Analyzing Hotel Reviews: Sentiment Analysis and Topic Modeling for Summarization
College:
The Dorothy and George Hennings College of Science, Mathematics, and Technology
Major:
Computer Science
Faculty Research Advisor(s):
Daehan Kwak
Abstract:
Hotel reviews play a crucial role in shaping perceptions, informing decision-making, and influencing the overall guest experience. In many cases, it is impossible to go over all the reviews to make an informed decision. By summarizing these reviews, we can identify patterns which can help hotels understand their strengths, as well as finding solutions for areas in which consumers saw faults. Using sentiment analysis, it reads an Excel file with review data, performs sentiment analysis using the Vader sentiment analyzer, checks for the presence of specific target words in the reviews, and saves the results in a new Excel file for further analysis. Using nltk’s wordnet lemmatizer, it lemmatized and performed word counting on text data, stored in a data frame. It's useful for analyzing the frequency of different lemmatized words in a text dataset.
The results display vader scores of neutral, positive, and negative from target words that were extracted from the dataset. As well as calculating the word frequencies in a specific data frame column and then creating and displaying a word cloud visualization based on those frequencies using Python libraries like Pandas, WordCloud, and Matplotlib. The word cloud visually represents the most common words in the text data. Alongside each written review, included is a chart displaying neutral, positive, and negative scores. Additionally, a rating column is provided to classify the reviews as bad, good, or neutral based on their respective scores.
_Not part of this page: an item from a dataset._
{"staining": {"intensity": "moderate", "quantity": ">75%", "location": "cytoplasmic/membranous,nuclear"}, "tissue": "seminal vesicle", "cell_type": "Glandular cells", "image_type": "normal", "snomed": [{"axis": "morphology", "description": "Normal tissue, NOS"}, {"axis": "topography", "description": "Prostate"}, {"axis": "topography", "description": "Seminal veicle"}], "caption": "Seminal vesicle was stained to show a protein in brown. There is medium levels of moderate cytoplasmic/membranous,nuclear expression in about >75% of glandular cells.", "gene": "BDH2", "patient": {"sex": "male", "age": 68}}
This research represents a substantial contribution to the expansive field of sentiment analysis and topic modeling. It engages in a comprehensive exploration of the practical applications of these advanced techniques, with a specific focus on their deployment within the intricate landscape of hotel reviews. By examining and dissecting the intricacies of sentiment analysis and topic modeling within this specific domain, this study not only enhances our understanding but also provides a blueprint for their successful implementation in a broader spectrum of industries and domains. It explores the application of these techniques specifically in the context of hotel reviews, which can serve as a blueprint for similar analysis in other industries. The knowledge acquired through this research extends beyond the hospitality industry, empowering businesses across diverse sectors to leverage customer reviews for informed decision-making based on data.